[Start of section]

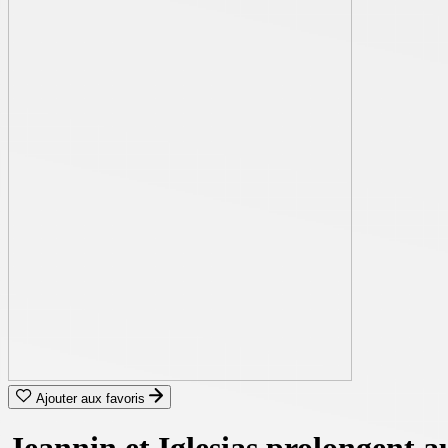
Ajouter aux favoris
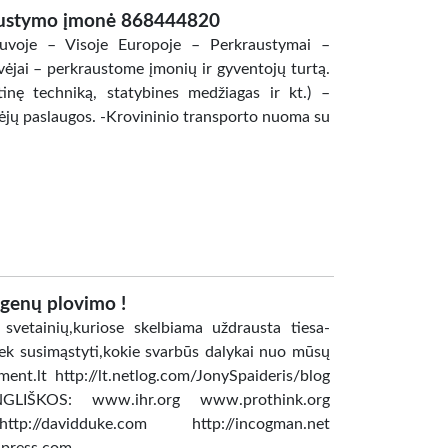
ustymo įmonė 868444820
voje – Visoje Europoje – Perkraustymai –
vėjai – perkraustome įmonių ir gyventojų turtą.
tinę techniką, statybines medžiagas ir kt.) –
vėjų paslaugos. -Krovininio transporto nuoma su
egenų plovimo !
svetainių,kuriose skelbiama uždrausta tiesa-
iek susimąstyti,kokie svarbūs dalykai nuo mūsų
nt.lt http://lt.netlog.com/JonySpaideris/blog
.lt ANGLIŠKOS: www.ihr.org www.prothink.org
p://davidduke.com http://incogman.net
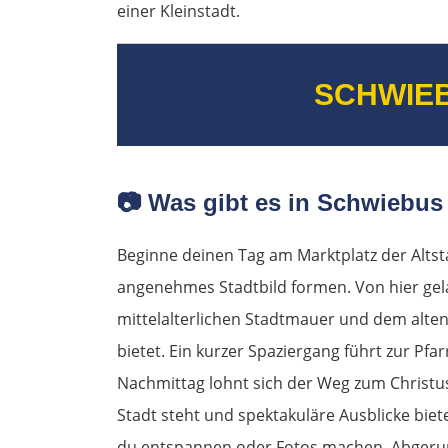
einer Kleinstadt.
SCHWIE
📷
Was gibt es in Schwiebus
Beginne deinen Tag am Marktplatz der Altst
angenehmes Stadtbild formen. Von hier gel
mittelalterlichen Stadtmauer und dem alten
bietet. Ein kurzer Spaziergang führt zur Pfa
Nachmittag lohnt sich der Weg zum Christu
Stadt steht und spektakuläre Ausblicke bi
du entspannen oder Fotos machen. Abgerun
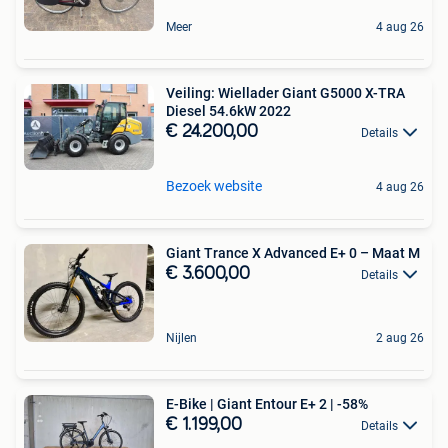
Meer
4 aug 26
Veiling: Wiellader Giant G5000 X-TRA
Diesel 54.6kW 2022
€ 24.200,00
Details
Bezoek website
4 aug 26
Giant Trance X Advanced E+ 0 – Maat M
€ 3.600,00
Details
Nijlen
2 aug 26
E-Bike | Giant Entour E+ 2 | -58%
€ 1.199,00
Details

[End of section]

> [How to complete this task]:
Pull every line with the string "Giant" from the data above.

> [Exercise output]:
Veiling: Wiellader Giant G5000 X-TRA
Giant Trance X Advanced E+ 0 – Maat M
E-Bike | Giant Entour E+ 2 | -58%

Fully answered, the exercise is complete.